══ Record excerpts
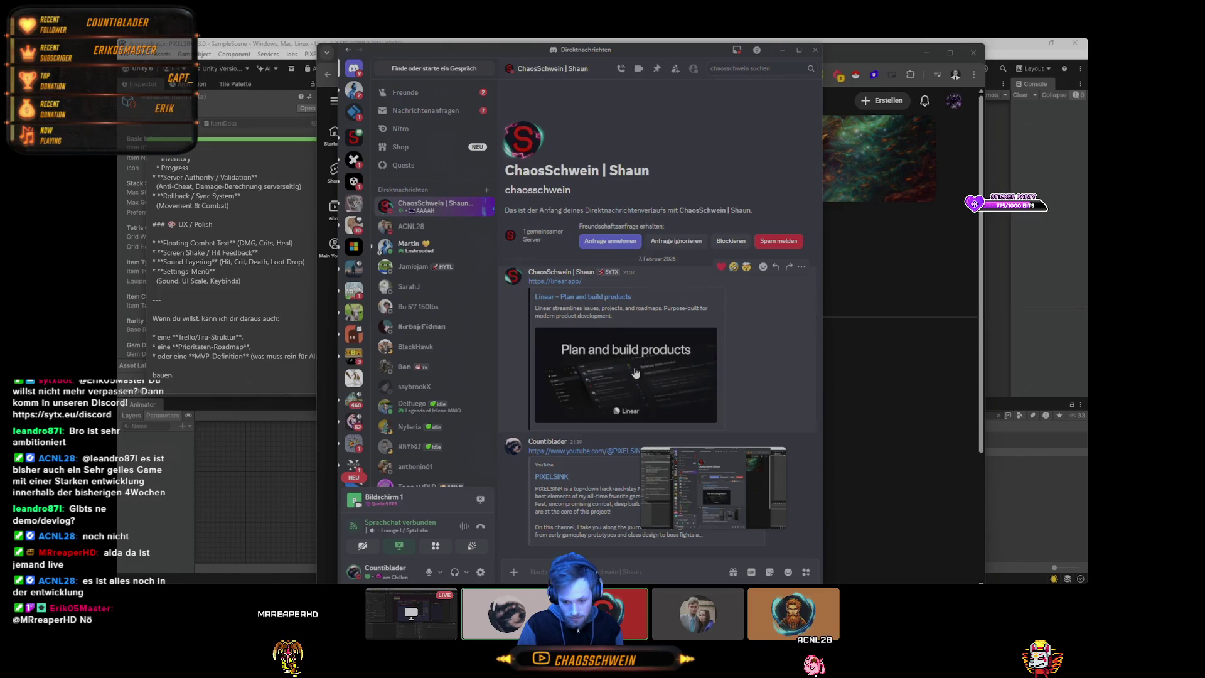
{"action": "left_click", "coordinate": [609, 241]}
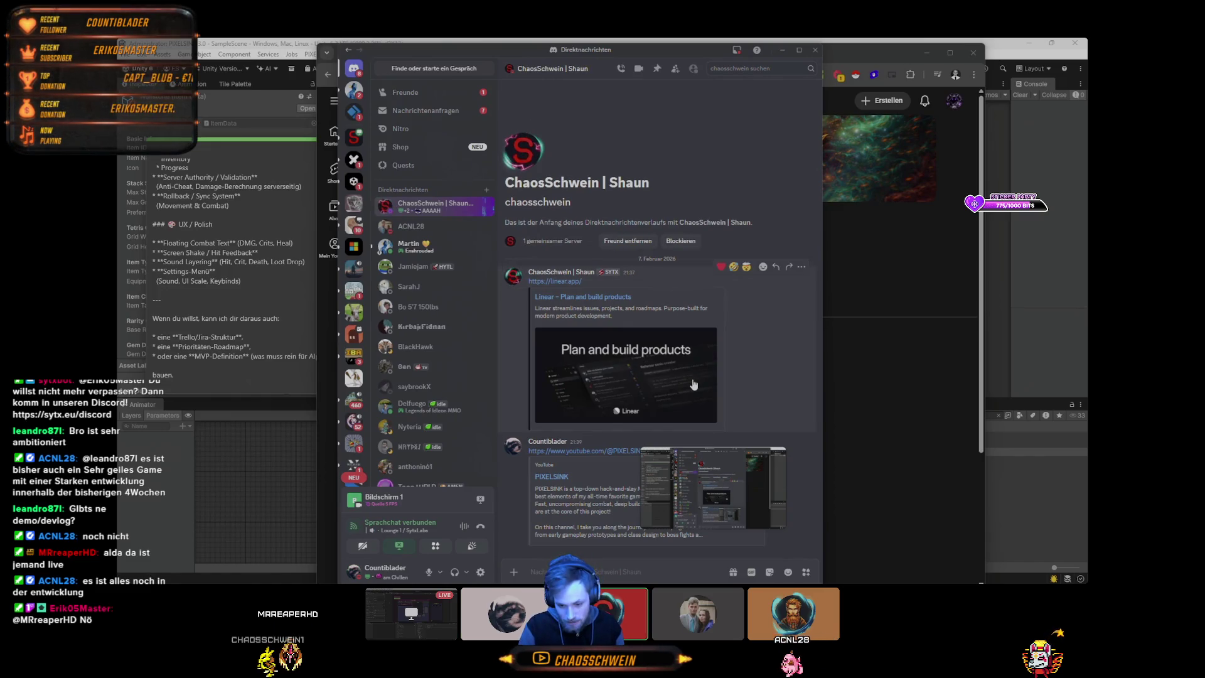
{"action": "left_click", "coordinate": [780, 50]}
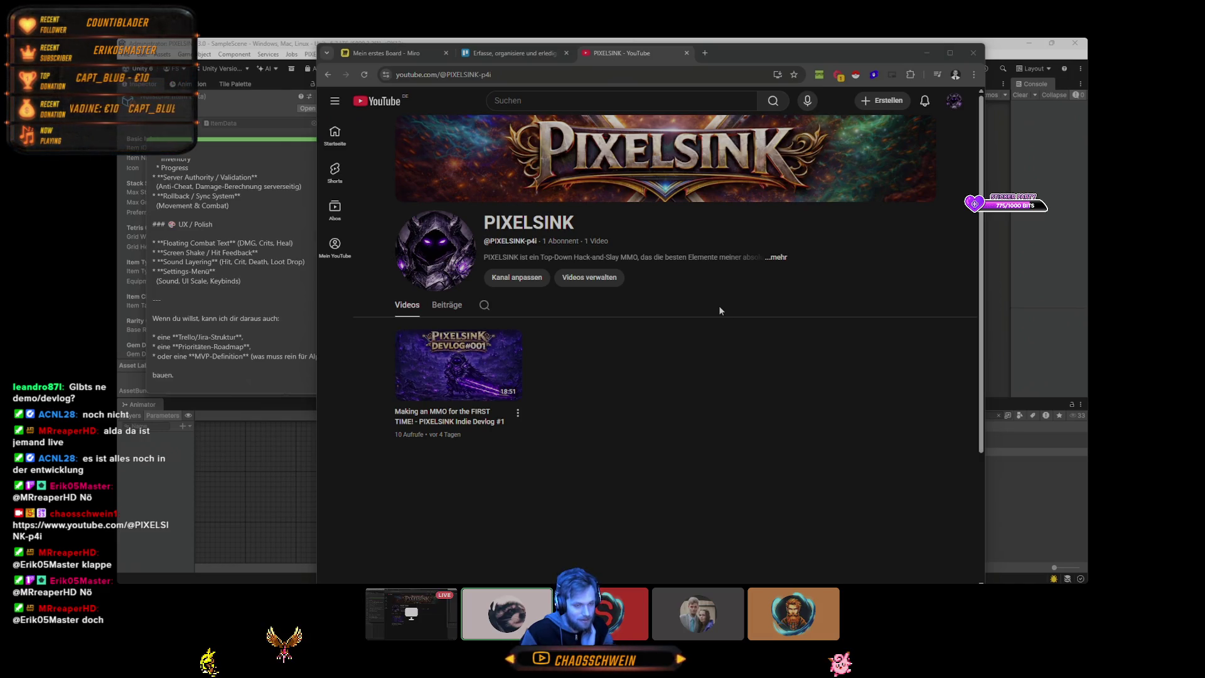
{"action": "mouse_move", "coordinate": [1179, 565]}
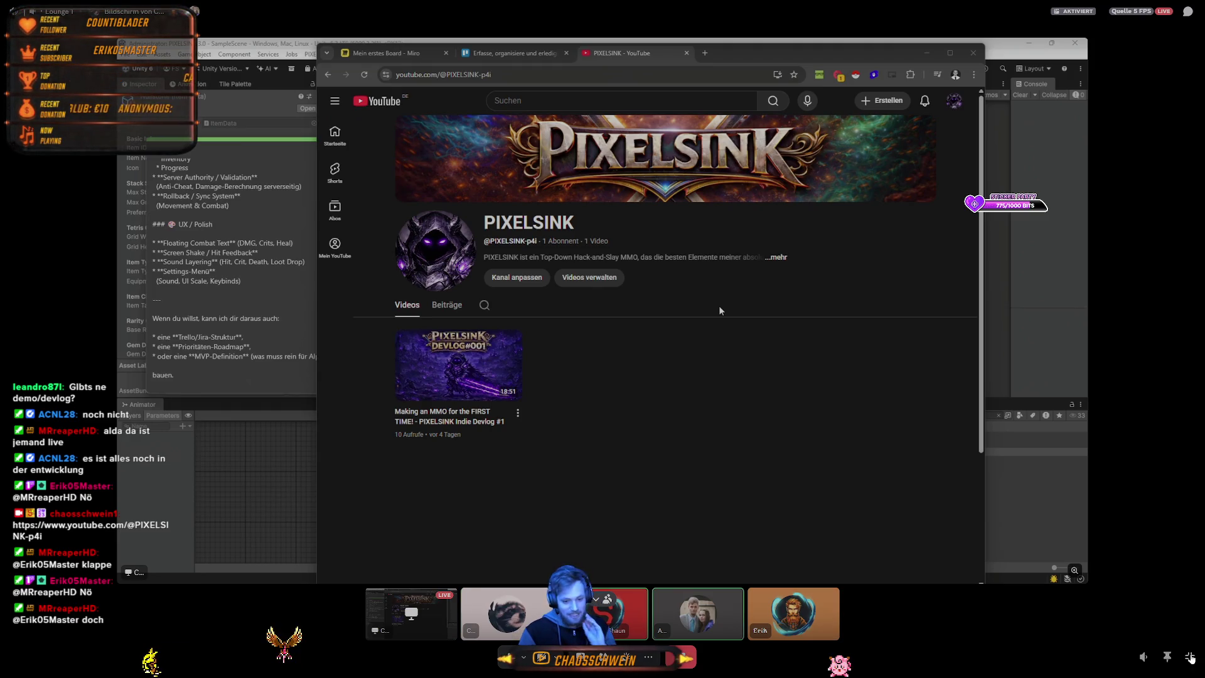
Step: Leave fullscreen, bring up Chrome maximized, and start a fresh new tab
{"action": "left_click", "coordinate": [1190, 657]}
════
**Task details:** Go through the material above and copy each line that has the word "coordinate".

**Result of this exercise:**
{"action": "left_click", "coordinate": [609, 241]}
{"action": "left_click", "coordinate": [780, 50]}
{"action": "mouse_move", "coordinate": [1179, 565]}
{"action": "left_click", "coordinate": [1190, 657]}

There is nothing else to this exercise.